Profile of Interactive Brokers
Interactive Brokers (often known as IB) is a very popular direct access brokerage. IB is primarily based in the US and the UK, but they offer accounts in several countries, and they will accept traders from almost any country. Interactive Brokers is a direct access brokerage, and offers access to exchanges in the US, Europe, and Asia and allows trading of their markets via a single interface known as their Universal Account. IB is a very Internet oriented brokerage, and almost anything that needs to be done (either trading or account management) can be done via either their trading software or their web site.
Opening an Account
An account with Interactive Brokers can be opened completely via their web site, and only takes approximately fifteen minutes to complete. The initial equity deposit needs to be at least $10,000 (or its equivalent in a variety of other currencies), and this can consist of either cash, or securities (e.g. stocks), or both. The initial deposit can be deposited electronically as part of the account opening process. Once an account is opened, there is a small delay (usually a few days) for the initial deposit to clear, but afterwards trading can be started immediately.
In addition to the initial deposit, Interactive Brokers' has minimum income and trading experience requirements for new accounts, that new traders may find difficult to meet. New traders should therefore consider all of their income and trading experience (e.g. even that disastrous buy and hold stock trade they made five years ago) when they are answering the income and trading experience questions.
Trading Commissions and Fees
Interactive Brokers has some of the lowest commissions and fees, especially when compared with traditional and retail online brokerages. IB offers two different commission structures, including a bundled option where the exchange fees and brokerage commissions are combined into a single flat fee, and a separate option where the exchange fees and brokerage commissions are charged separately. For most new traders, the bundled option is the better option, as it is the easiest to understand, and still offers very low commissions and fees. IB's market data fees are either free (if the exchange is free) or very low, and some market data fees are waived if at least $30 in trading commission is generated each month.

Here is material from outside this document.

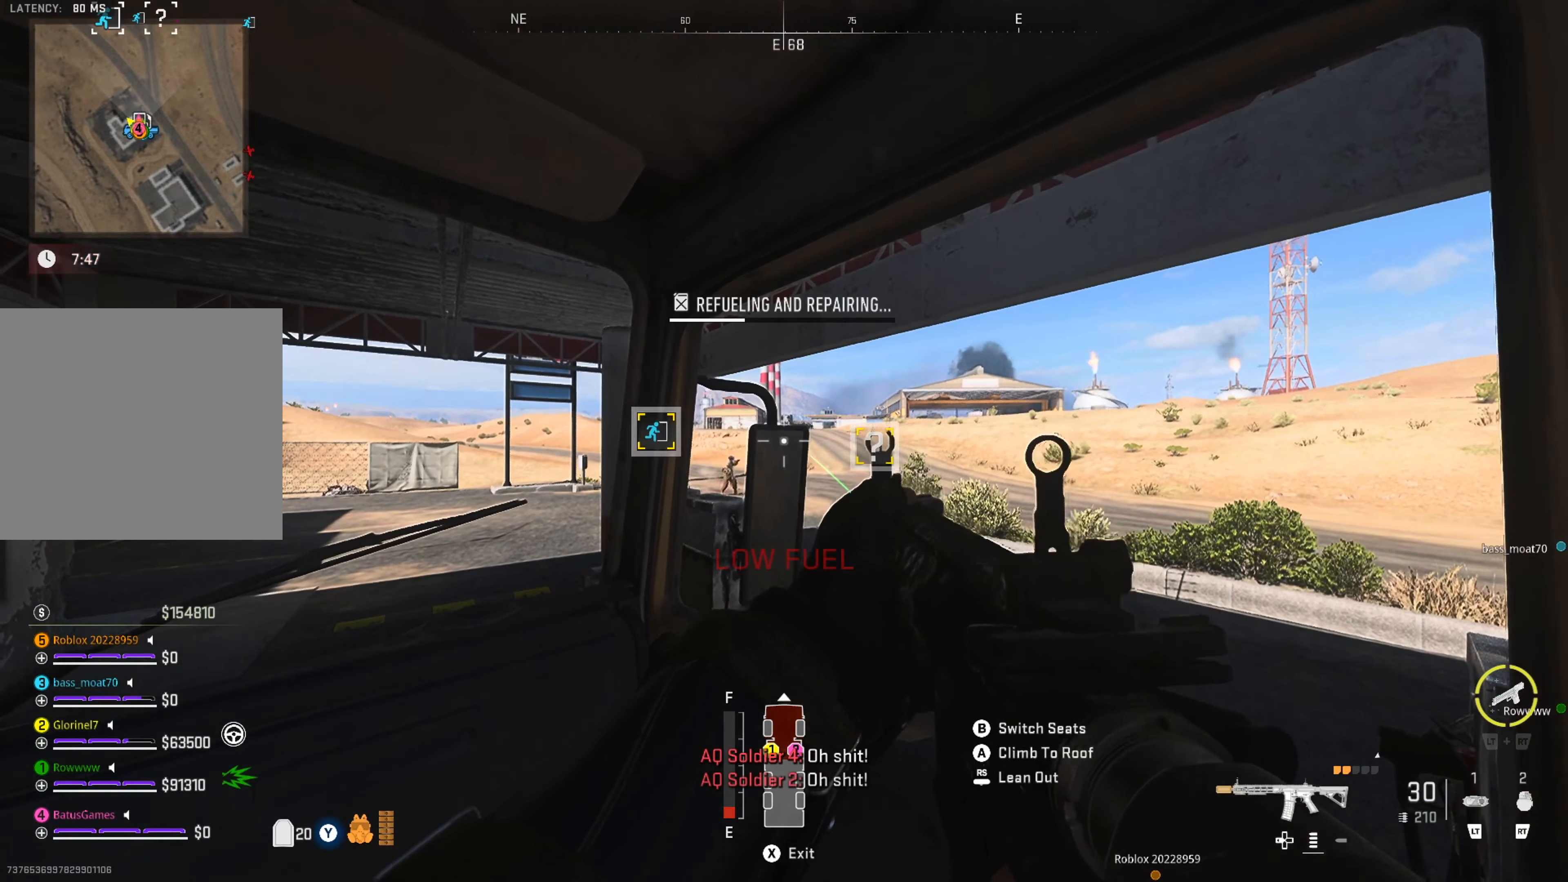
{"buttons": ["L1"], "left_stick": "down-left", "right_stick": "down-left", "events": [[367, "right_stick", "down-left"], [450, "left_stick", "down-left"]]}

Interactive Brokers provides trading software called Trader Workstation (often known as TWS). TWS is programmed in Java, so it will run on Windows, Mac, and Unix systems, which can be useful, but it is not as fast or as stable as it would be if it was programmed in C or C++. TWS allows trading of all of the markets that IB offers via a single interface, and also provides some account management features. The learning curve for TWS can be quite steep, but trading can be started once a few basic tasks have been learned (e.g. placing and managing orders). TWS also provides an API (application programming interface) in several programming languages, and this can be used to access almost all of TWS' features via other programs. There are many compatible programs available including charting (such as Sierra Chart), and order entry software (such as VisualStation), so traders can use a trading interface that they prefer without learning everything about TWS.